___ Input records ___

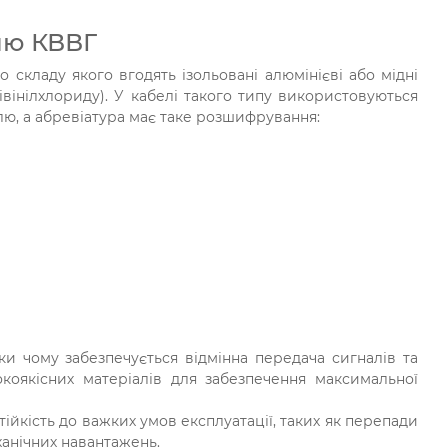
лю КВВГ
 складу якого вгодять ізольовані алюмінієві або мідні
вінілхлориду). У кабелі такого типу використовуються
лю, а абревіатура має таке розшифрування:
ки чому забезпечується відмінна передача сигналів та
окоякісних матеріалів для забезпечення максимальної
йкість до важких умов експлуатації, таких як перепади
ханічних навантажень.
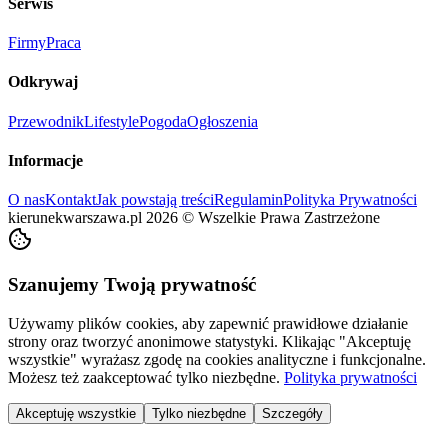
Serwis
Firmy
Praca
Odkrywaj
Przewodnik
Lifestyle
Pogoda
Ogłoszenia
Informacje
O nas
Kontakt
Jak powstają treści
Regulamin
Polityka Prywatności
kierunekwarszawa.pl
2026
©
Wszelkie Prawa Zastrzeżone
Szanujemy Twoją prywatność
Używamy plików cookies, aby zapewnić prawidłowe działanie
strony oraz tworzyć anonimowe statystyki. Klikając "Akceptuję
wszystkie" wyrażasz zgodę na cookies analityczne i funkcjonalne.
Możesz też zaakceptować tylko niezbędne.
Polityka prywatności
Akceptuję wszystkie
Tylko niezbędne
Szczegóły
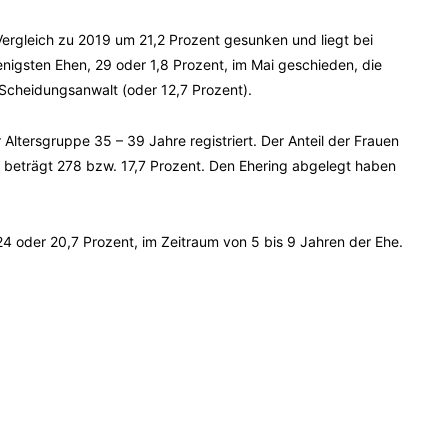
Vergleich zu 2019 um 21,2 Prozent gesunken und liegt bei
igsten Ehen, 29 oder 1,8 Prozent, im Mai geschieden, die
Scheidungsanwalt (oder 12,7 Prozent).
Altersgruppe 35 – 39 Jahre registriert. Der Anteil der Frauen
 beträgt 278 bzw. 17,7 Prozent. Den Ehering abgelegt haben
 oder 20,7 Prozent, im Zeitraum von 5 bis 9 Jahren der Ehe.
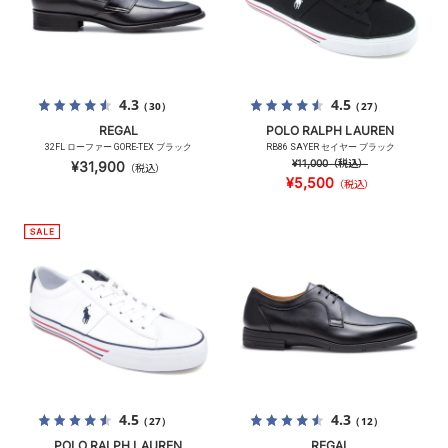
4.3
4.5
（30）
（27）
REGAL
POLO RALPH LAUREN
32FL ローファー GORE-TEX ブラック
RB86 SAYER セイヤー ブラック
¥11,000
（税込）
¥31,900
（税込）
¥5,500
（税込）
4.5
4.3
（27）
（12）
POLO RALPH LAUREN
REGAL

___

▶ What the task requires
Repeat, exactly and in full, all records above, but include no pictures.

▶ Exercise solution
лю КВВГ
 складу якого вгодять ізольовані алюмінієві або мідні
вінілхлориду). У кабелі такого типу використовуються
лю, а абревіатура має таке розшифрування:
ки чому забезпечується відмінна передача сигналів та
окоякісних матеріалів для забезпечення максимальної
йкість до важких умов експлуатації, таких як перепади
ханічних навантажень.
Serwis
Firmy
Praca
Odkrywaj
Przewodnik
Lifestyle
Pogoda
Ogłoszenia
Informacje
O nas
Kontakt
Jak powstają treści
Regulamin
Polityka Prywatności
kierunekwarszawa.pl
2026
©
Wszelkie Prawa Zastrzeżone
Szanujemy Twoją prywatność
Używamy plików cookies, aby zapewnić prawidłowe działanie
strony oraz tworzyć anonimowe statystyki. Klikając "Akceptuję
wszystkie" wyrażasz zgodę na cookies analityczne i funkcjonalne.
Możesz też zaakceptować tylko niezbędne.
Polityka prywatności
Akceptuję wszystkie
Tylko niezbędne
Szczegóły
Vergleich zu 2019 um 21,2 Prozent gesunken und liegt bei
igsten Ehen, 29 oder 1,8 Prozent, im Mai geschieden, die
Scheidungsanwalt (oder 12,7 Prozent).
Altersgruppe 35 – 39 Jahre registriert. Der Anteil der Frauen
 beträgt 278 bzw. 17,7 Prozent. Den Ehering abgelegt haben
 oder 20,7 Prozent, im Zeitraum von 5 bis 9 Jahren der Ehe.
4.3
4.5
（30）
（27）
REGAL
POLO RALPH LAUREN
32FL ローファー GORE-TEX ブラック
RB86 SAYER セイヤー ブラック
¥11,000
（税込）
¥31,900
（税込）
¥5,500
（税込）
4.5
4.3
（27）
（12）
POLO RALPH LAUREN
REGAL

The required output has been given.